▶ AIM OF THE TASK
Quote every line of the records below word for word, leaving nothing out.

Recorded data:
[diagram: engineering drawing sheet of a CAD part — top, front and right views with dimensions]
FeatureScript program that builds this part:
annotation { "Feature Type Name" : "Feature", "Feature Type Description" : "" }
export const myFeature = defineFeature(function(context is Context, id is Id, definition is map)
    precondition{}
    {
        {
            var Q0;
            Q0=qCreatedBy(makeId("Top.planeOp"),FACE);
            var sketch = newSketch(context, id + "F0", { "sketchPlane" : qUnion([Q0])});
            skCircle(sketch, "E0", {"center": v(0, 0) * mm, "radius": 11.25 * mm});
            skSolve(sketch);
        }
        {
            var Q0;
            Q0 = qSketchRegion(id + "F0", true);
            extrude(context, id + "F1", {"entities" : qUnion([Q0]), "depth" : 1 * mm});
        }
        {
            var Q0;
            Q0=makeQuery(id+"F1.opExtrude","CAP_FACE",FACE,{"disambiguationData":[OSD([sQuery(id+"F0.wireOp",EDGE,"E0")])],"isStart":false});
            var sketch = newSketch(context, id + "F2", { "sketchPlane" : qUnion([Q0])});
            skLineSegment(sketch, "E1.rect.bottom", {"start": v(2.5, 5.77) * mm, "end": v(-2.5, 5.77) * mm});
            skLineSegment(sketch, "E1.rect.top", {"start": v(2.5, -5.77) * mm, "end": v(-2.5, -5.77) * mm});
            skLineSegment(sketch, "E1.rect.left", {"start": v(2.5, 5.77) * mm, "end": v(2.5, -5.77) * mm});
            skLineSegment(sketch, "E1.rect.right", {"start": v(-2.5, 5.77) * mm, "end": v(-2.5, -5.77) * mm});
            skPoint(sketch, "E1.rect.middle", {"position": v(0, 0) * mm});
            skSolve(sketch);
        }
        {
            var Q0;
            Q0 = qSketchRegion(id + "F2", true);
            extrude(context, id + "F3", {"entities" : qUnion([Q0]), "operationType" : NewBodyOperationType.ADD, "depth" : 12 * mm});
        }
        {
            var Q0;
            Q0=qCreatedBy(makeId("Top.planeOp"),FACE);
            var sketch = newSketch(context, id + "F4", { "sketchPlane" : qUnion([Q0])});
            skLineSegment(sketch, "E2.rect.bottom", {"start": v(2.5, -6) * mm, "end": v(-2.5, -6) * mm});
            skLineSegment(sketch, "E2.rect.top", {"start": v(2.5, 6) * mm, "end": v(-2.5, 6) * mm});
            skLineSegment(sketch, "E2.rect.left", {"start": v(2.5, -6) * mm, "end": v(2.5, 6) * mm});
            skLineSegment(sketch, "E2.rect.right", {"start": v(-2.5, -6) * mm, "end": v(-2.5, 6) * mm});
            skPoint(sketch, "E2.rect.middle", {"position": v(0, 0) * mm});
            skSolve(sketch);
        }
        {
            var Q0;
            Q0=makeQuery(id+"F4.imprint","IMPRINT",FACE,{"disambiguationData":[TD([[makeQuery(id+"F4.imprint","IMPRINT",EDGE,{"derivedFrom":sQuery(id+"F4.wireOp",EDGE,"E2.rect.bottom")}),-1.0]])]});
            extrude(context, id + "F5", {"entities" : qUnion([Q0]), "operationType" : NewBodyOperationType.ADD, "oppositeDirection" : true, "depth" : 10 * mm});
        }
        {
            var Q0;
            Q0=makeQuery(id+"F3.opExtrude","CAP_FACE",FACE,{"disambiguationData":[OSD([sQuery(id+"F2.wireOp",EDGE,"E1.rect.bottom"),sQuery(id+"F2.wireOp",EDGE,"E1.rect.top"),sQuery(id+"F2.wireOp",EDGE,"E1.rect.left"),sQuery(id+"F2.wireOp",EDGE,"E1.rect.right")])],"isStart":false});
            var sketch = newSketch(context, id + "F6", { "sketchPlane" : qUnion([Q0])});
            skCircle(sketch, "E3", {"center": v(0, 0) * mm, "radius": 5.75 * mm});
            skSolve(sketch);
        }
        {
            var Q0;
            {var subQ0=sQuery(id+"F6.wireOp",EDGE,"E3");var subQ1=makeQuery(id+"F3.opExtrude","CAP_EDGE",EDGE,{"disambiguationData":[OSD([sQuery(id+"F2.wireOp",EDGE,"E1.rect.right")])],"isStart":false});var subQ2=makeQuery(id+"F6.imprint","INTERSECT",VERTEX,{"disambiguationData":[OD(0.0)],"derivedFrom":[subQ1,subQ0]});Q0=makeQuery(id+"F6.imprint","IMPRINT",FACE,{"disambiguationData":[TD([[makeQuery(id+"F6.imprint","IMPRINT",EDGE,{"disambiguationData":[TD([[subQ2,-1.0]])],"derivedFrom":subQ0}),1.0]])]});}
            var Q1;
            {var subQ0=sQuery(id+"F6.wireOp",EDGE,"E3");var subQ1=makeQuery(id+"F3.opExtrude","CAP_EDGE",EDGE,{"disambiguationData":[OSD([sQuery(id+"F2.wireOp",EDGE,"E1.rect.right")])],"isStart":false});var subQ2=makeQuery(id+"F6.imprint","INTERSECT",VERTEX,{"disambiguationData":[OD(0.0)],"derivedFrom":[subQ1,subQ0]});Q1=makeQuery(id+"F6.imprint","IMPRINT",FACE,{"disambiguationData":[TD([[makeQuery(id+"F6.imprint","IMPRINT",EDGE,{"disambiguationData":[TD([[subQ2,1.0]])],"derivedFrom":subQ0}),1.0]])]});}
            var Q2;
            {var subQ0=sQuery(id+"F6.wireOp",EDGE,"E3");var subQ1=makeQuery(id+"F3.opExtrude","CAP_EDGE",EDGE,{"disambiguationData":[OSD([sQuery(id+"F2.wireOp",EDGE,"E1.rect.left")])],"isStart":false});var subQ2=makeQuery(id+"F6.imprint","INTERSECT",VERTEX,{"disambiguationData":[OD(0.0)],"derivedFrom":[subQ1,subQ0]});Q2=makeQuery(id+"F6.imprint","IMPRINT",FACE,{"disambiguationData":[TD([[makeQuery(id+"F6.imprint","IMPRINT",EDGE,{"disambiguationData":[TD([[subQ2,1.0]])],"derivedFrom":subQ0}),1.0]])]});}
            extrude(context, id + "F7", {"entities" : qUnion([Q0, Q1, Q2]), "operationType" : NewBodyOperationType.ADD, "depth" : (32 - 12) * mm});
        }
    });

▶ TASK RESULT
[diagram: engineering drawing sheet of a CAD part — top, front and right views with dimensions]
FeatureScript program that builds this part:
annotation { "Feature Type Name" : "Feature", "Feature Type Description" : "" }
export const myFeature = defineFeature(function(context is Context, id is Id, definition is map)
    precondition{}
    {
        {
            var Q0;
            Q0=qCreatedBy(makeId("Top.planeOp"),FACE);
            var sketch = newSketch(context, id + "F0", { "sketchPlane" : qUnion([Q0])});
            skCircle(sketch, "E0", {"center": v(0, 0) * mm, "radius": 11.25 * mm});
            skSolve(sketch);
        }
        {
            var Q0;
            Q0 = qSketchRegion(id + "F0", true);
            extrude(context, id + "F1", {"entities" : qUnion([Q0]), "depth" : 1 * mm});
        }
        {
            var Q0;
            Q0=makeQuery(id+"F1.opExtrude","CAP_FACE",FACE,{"disambiguationData":[OSD([sQuery(id+"F0.wireOp",EDGE,"E0")])],"isStart":false});
            var sketch = newSketch(context, id + "F2", { "sketchPlane" : qUnion([Q0])});
            skLineSegment(sketch, "E1.rect.bottom", {"start": v(2.5, 5.77) * mm, "end": v(-2.5, 5.77) * mm});
            skLineSegment(sketch, "E1.rect.top", {"start": v(2.5, -5.77) * mm, "end": v(-2.5, -5.77) * mm});
            skLineSegment(sketch, "E1.rect.left", {"start": v(2.5, 5.77) * mm, "end": v(2.5, -5.77) * mm});
            skLineSegment(sketch, "E1.rect.right", {"start": v(-2.5, 5.77) * mm, "end": v(-2.5, -5.77) * mm});
            skPoint(sketch, "E1.rect.middle", {"position": v(0, 0) * mm});
            skSolve(sketch);
        }
        {
            var Q0;
            Q0 = qSketchRegion(id + "F2", true);
            extrude(context, id + "F3", {"entities" : qUnion([Q0]), "operationType" : NewBodyOperationType.ADD, "depth" : 12 * mm});
        }
        {
            var Q0;
            Q0=qCreatedBy(makeId("Top.planeOp"),FACE);
            var sketch = newSketch(context, id + "F4", { "sketchPlane" : qUnion([Q0])});
            skLineSegment(sketch, "E2.rect.bottom", {"start": v(2.5, -6) * mm, "end": v(-2.5, -6) * mm});
            skLineSegment(sketch, "E2.rect.top", {"start": v(2.5, 6) * mm, "end": v(-2.5, 6) * mm});
            skLineSegment(sketch, "E2.rect.left", {"start": v(2.5, -6) * mm, "end": v(2.5, 6) * mm});
            skLineSegment(sketch, "E2.rect.right", {"start": v(-2.5, -6) * mm, "end": v(-2.5, 6) * mm});
            skPoint(sketch, "E2.rect.middle", {"position": v(0, 0) * mm});
            skSolve(sketch);
        }
        {
            var Q0;
            Q0=makeQuery(id+"F4.imprint","IMPRINT",FACE,{"disambiguationData":[TD([[makeQuery(id+"F4.imprint","IMPRINT",EDGE,{"derivedFrom":sQuery(id+"F4.wireOp",EDGE,"E2.rect.bottom")}),-1.0]])]});
            extrude(context, id + "F5", {"entities" : qUnion([Q0]), "operationType" : NewBodyOperationType.ADD, "oppositeDirection" : true, "depth" : 10 * mm});
        }
        {
            var Q0;
            Q0=makeQuery(id+"F3.opExtrude","CAP_FACE",FACE,{"disambiguationData":[OSD([sQuery(id+"F2.wireOp",EDGE,"E1.rect.bottom"),sQuery(id+"F2.wireOp",EDGE,"E1.rect.top"),sQuery(id+"F2.wireOp",EDGE,"E1.rect.left"),sQuery(id+"F2.wireOp",EDGE,"E1.rect.right")])],"isStart":false});
            var sketch = newSketch(context, id + "F6", { "sketchPlane" : qUnion([Q0])});
            skCircle(sketch, "E3", {"center": v(0, 0) * mm, "radius": 5.75 * mm});
            skSolve(sketch);
        }
        {
            var Q0;
            {var subQ0=sQuery(id+"F6.wireOp",EDGE,"E3");var subQ1=makeQuery(id+"F3.opExtrude","CAP_EDGE",EDGE,{"disambiguationData":[OSD([sQuery(id+"F2.wireOp",EDGE,"E1.rect.right")])],"isStart":false});var subQ2=makeQuery(id+"F6.imprint","INTERSECT",VERTEX,{"disambiguationData":[OD(0.0)],"derivedFrom":[subQ1,subQ0]});Q0=makeQuery(id+"F6.imprint","IMPRINT",FACE,{"disambiguationData":[TD([[makeQuery(id+"F6.imprint","IMPRINT",EDGE,{"disambiguationData":[TD([[subQ2,-1.0]])],"derivedFrom":subQ0}),1.0]])]});}
            var Q1;
            {var subQ0=sQuery(id+"F6.wireOp",EDGE,"E3");var subQ1=makeQuery(id+"F3.opExtrude","CAP_EDGE",EDGE,{"disambiguationData":[OSD([sQuery(id+"F2.wireOp",EDGE,"E1.rect.right")])],"isStart":false});var subQ2=makeQuery(id+"F6.imprint","INTERSECT",VERTEX,{"disambiguationData":[OD(0.0)],"derivedFrom":[subQ1,subQ0]});Q1=makeQuery(id+"F6.imprint","IMPRINT",FACE,{"disambiguationData":[TD([[makeQuery(id+"F6.imprint","IMPRINT",EDGE,{"disambiguationData":[TD([[subQ2,1.0]])],"derivedFrom":subQ0}),1.0]])]});}
            var Q2;
            {var subQ0=sQuery(id+"F6.wireOp",EDGE,"E3");var subQ1=makeQuery(id+"F3.opExtrude","CAP_EDGE",EDGE,{"disambiguationData":[OSD([sQuery(id+"F2.wireOp",EDGE,"E1.rect.left")])],"isStart":false});var subQ2=makeQuery(id+"F6.imprint","INTERSECT",VERTEX,{"disambiguationData":[OD(0.0)],"derivedFrom":[subQ1,subQ0]});Q2=makeQuery(id+"F6.imprint","IMPRINT",FACE,{"disambiguationData":[TD([[makeQuery(id+"F6.imprint","IMPRINT",EDGE,{"disambiguationData":[TD([[subQ2,1.0]])],"derivedFrom":subQ0}),1.0]])]});}
            extrude(context, id + "F7", {"entities" : qUnion([Q0, Q1, Q2]), "operationType" : NewBodyOperationType.ADD, "depth" : (32 - 12) * mm});
        }
    });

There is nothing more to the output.